Critique du nouvel album de León Benavente

Critique du nouvel album de León Benavente

31 août 2021 0 Par Le Caiman

Salut.

Ça y est, c’est fini : León Benavente a surmonté avec succès le difficile défi du deuxième album, après un premier album qui les a placés pratiquement immédiatement à l’avant-garde du rock alternatif d’État et que, comme ils se chantent dans la chanson d’ouverture , entre passif-agressif le cynisme et le documentaire chanté, les a mis « sur toutes les lèvres ».

Ce défi, celui de la « pression du deuxième album », nous présentait un combo qui s’était appréhendé, qui connaissait ses vertus et les choses qu’il voulait polir (et celles qu’il voulait commencer à mettre de côté), et qui Ils commencent à enchérir sur trois maximes qu’ils développent encore plus dans leur troisième long album : 1) supprimer le sanbenito de « groupe de rock protestataire », réduisant le caractère explicitement politique de leurs paroles ; 2) se rapprocher de plus en plus d’une coalition gouvernementale entre les machines et le rock ; et 3) devenir le groupe phare du circuit qui, sonnant en lettres majuscules et fondant et déroutant la parole et le faux rap, fait appel à l’intimité des manières cathodiques.

Ils obtiennent ces trois maximes à l’impératif Faisons les fous (Warner Music, 2019), le troisième bastion de disques dont, il y a un peu plus de cinq ans, nous considérions comme un supergroupe en raison de l’origine et de l’expérience des quatre musiciens qui font partie du groupe ; et qu’il a maintenant réussi à dépasser ce label et à développer des filigranes plus reconnaissables.

Si dans le premier homonyme Léon Benavente (Marxophone, 2013) il était presque impossible d’échapper à l’aura de Nacho Vegas (plusieurs membres du quatuor font toujours partie de l’orchestre d’accompagnement des Asturiens) en raison de l’engagement politique qu’ils insufflaient ; et en 2 (Warner Music, 2016) était une comparaison constante avec le son d’El Columpio Asesino ; dans ce troisième album, ils montrent la taille et la transversalité sonore, même si certains abaissent un peu le niveau et peuvent même ressembler à un remplissage (Tu vida en directo et Mano de santo).

Les moments où le hit swingue le plus, c’est lorsqu’ils parviennent à faire de leur intimité quelque chose d’universel : dans Amo (avec même des nuances orientales) et Como la piedra que floats (avec un air de mécanisation spirituelle) ; ce n’est pas pour rien que les deux avancées ont été publiées des mois auparavant.
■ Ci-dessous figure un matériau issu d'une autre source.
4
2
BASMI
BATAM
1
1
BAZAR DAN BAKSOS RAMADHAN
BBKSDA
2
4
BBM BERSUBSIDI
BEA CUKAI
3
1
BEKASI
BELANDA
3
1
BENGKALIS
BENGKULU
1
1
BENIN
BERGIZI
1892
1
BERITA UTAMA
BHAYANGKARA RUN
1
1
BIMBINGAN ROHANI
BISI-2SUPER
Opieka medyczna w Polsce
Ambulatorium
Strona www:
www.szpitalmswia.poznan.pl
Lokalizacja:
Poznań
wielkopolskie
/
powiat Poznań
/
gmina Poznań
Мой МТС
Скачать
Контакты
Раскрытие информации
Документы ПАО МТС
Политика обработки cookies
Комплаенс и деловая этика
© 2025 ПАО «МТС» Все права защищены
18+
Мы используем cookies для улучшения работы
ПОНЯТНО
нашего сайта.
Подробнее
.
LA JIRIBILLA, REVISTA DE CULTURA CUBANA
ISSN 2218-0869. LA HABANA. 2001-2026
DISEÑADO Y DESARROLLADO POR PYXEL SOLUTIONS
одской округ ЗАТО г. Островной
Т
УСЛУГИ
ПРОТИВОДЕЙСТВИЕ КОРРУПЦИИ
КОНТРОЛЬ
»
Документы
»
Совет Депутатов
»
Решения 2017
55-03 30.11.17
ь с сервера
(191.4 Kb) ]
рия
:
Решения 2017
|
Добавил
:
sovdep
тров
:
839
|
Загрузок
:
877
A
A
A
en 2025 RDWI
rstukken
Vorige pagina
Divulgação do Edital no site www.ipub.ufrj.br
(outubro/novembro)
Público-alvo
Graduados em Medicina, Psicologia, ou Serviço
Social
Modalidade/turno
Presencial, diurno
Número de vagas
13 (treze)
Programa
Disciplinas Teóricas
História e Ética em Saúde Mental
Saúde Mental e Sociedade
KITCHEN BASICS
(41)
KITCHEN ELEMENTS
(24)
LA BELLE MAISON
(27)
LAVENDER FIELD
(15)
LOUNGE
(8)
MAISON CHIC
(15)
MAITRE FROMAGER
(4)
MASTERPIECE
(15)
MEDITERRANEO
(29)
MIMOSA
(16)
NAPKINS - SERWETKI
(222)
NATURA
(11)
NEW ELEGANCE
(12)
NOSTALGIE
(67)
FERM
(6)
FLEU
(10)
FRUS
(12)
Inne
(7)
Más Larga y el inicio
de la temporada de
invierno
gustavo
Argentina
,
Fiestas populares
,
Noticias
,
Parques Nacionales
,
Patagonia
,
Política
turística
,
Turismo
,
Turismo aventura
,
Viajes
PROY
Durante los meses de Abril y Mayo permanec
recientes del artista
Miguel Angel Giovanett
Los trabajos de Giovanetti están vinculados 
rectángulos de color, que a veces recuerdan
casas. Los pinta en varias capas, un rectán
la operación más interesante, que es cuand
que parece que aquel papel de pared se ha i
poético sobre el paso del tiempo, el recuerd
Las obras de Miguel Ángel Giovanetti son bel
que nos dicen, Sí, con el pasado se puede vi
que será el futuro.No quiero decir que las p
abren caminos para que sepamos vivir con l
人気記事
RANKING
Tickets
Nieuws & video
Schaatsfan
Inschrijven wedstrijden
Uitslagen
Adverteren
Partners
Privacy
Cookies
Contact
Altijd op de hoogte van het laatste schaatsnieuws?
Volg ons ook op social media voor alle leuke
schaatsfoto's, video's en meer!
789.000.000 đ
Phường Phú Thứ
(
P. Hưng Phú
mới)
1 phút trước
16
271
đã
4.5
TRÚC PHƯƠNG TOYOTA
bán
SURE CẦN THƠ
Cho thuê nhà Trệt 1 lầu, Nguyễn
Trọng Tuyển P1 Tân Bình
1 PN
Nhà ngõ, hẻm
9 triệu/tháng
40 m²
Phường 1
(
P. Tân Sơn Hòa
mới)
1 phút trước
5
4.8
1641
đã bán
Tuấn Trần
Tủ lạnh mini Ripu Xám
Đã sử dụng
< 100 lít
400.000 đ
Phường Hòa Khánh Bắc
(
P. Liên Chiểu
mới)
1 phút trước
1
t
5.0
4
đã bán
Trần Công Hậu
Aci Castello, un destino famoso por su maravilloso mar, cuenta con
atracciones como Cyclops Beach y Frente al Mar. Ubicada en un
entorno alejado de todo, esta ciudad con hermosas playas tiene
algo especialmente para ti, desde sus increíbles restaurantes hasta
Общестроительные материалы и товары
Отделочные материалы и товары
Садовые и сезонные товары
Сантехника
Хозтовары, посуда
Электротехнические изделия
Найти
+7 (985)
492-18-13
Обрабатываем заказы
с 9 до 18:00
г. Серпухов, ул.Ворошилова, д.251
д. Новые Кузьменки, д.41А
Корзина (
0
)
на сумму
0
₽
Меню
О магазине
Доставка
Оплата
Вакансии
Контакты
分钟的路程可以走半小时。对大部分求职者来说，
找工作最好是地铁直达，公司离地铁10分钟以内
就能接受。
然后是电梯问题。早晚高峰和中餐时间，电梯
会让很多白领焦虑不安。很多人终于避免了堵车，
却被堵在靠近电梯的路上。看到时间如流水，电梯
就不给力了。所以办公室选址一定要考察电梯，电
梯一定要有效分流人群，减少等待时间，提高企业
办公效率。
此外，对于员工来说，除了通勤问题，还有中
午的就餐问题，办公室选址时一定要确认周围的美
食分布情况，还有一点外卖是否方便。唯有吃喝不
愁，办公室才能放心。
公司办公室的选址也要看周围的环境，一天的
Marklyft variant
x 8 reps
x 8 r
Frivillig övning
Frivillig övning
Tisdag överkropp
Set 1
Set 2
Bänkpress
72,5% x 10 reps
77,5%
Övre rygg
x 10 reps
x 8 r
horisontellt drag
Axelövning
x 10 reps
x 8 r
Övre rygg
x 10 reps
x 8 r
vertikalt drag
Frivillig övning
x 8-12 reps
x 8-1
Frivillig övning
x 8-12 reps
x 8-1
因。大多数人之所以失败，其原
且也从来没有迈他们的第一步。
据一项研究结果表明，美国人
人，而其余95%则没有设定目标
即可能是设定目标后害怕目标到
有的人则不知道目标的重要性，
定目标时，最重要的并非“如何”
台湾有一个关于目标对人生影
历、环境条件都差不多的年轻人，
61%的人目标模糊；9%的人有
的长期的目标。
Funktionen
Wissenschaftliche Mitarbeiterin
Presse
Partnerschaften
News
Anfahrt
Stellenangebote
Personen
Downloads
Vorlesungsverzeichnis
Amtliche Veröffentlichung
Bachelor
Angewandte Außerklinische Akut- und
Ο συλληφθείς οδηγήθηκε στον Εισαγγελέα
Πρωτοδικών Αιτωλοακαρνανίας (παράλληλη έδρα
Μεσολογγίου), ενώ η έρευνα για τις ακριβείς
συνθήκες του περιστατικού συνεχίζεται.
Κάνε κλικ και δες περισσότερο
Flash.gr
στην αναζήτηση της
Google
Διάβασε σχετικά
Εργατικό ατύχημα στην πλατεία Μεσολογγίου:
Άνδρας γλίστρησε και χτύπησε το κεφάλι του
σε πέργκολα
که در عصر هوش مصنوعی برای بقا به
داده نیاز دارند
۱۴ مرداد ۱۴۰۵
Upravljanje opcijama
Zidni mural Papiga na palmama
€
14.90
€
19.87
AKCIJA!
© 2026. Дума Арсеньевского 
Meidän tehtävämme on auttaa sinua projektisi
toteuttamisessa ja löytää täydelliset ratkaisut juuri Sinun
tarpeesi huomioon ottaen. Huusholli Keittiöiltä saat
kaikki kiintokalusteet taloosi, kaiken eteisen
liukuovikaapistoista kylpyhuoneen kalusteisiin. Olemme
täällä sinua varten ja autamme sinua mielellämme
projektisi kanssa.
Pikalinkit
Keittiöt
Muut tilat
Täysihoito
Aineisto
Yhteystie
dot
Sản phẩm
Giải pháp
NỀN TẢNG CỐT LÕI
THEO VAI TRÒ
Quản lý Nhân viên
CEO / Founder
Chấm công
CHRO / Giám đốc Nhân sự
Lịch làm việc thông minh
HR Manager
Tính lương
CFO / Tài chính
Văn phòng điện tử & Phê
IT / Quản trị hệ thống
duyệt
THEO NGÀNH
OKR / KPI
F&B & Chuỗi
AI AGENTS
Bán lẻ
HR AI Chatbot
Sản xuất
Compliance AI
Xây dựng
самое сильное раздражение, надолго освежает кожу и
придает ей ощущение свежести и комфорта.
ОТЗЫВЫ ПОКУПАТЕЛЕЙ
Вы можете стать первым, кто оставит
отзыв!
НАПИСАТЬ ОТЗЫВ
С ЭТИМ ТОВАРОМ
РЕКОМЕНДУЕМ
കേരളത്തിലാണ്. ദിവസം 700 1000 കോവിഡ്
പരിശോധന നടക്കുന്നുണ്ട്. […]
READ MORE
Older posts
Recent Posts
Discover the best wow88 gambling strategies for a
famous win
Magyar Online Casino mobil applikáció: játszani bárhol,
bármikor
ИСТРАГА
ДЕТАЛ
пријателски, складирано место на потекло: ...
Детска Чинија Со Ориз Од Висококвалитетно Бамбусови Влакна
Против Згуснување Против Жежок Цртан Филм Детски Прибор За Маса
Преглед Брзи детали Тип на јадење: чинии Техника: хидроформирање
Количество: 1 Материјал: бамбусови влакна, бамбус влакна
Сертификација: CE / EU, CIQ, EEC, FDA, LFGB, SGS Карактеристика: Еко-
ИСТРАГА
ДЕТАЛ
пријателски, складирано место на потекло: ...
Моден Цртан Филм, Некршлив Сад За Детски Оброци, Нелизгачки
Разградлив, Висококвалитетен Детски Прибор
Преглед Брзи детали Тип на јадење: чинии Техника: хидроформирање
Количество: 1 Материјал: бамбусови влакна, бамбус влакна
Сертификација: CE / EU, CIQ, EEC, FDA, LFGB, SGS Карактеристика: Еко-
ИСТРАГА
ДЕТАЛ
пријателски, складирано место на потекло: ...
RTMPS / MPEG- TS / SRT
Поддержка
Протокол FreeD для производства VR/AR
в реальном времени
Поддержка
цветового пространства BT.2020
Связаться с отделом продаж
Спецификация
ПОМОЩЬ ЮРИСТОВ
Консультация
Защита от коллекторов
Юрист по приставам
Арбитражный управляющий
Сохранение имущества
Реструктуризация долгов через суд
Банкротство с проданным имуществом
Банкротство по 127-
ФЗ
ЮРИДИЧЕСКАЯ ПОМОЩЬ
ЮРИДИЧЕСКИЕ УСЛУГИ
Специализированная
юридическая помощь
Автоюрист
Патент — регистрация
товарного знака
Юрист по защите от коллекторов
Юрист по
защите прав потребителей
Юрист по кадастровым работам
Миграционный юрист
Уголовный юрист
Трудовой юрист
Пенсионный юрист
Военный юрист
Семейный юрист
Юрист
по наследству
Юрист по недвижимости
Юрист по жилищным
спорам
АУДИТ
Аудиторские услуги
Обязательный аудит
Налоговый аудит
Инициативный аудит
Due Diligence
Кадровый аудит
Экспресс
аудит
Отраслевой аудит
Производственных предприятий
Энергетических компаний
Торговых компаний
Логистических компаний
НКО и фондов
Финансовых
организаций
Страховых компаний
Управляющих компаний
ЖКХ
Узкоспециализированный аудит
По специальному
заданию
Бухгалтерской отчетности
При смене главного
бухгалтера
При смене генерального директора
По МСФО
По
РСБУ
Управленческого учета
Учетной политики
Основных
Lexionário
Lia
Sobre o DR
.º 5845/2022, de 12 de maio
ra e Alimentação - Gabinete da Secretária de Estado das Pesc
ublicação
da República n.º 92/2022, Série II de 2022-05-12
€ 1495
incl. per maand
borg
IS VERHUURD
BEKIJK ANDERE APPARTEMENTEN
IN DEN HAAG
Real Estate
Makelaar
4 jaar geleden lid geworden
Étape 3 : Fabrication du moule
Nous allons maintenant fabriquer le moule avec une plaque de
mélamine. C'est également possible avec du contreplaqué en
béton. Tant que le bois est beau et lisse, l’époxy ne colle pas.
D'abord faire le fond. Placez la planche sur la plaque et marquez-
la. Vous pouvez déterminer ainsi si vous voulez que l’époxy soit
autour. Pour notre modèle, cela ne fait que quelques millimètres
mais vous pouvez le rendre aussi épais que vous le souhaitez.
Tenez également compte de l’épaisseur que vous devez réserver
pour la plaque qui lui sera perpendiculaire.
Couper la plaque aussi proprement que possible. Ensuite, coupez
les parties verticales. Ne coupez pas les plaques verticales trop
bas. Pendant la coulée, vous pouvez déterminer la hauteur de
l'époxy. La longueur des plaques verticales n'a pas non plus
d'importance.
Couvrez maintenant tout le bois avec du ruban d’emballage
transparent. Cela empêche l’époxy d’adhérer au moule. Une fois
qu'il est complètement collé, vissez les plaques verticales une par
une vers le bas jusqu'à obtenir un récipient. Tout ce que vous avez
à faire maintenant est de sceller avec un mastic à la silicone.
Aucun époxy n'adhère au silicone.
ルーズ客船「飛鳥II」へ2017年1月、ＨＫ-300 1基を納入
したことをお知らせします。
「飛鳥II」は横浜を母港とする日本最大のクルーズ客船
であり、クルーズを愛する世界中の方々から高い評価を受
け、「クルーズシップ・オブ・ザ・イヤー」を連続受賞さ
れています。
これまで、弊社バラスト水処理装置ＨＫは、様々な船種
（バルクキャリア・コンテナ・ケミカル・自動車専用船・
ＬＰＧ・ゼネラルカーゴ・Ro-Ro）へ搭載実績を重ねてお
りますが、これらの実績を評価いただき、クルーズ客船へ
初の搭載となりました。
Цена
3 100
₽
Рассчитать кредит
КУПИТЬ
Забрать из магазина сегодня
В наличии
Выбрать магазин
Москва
Avec une base sonore dans laquelle l’idée de ‘rock mécanique’ (ou mécanisé) nous amène à nous souvenir de textures qui vont de Nine Inch Nails et Einstürzende Neubauten à The Birthday Party ou Suicide; le combo mené par Abraham Boba permet une série de jeux qui n’étaient pas perçus comme hétérogènes dans les deux albums précédents.

Des références allant des Beastie Boys et Gil Scott-Heron à Peret ou la dernière de David Bowie ; aux jeux qui vont de l’ouverture de l’album (Four monkeys) avec une chanson siamoise de l’autoréférentielle Room 615, comme si la fin de l’album précédent était le prologue de celui-ci, ou le début de celui-ci était l’épilogue de celui-là une; approchez le son d’Erasure (Il n’y a pas de peur) ou de Suicide (Tir sur les chevaux) ; échantillonner l’OST qu’Alain Goraguer a composée pour un film d’animation (Flying high) ; signer une mi-temps aux airs d’une ballade traditionnelle (Le chant des dégats) ; ou obtenez une relation bestiale avec Eva Amaral, Maria Arnal et Miren Iza, trois des illustres collaboratrices de cet album. Comme ils le chantent eux-mêmes, « c’est romantique de les voir danser à leur rythme ». Vous avez raison.

Ça y est, j’espère que vous avez appris de nouvelles choses cher passionné(e) de musique.
Si vous avez aimé l’article, n’hésitez pas à le mentionner.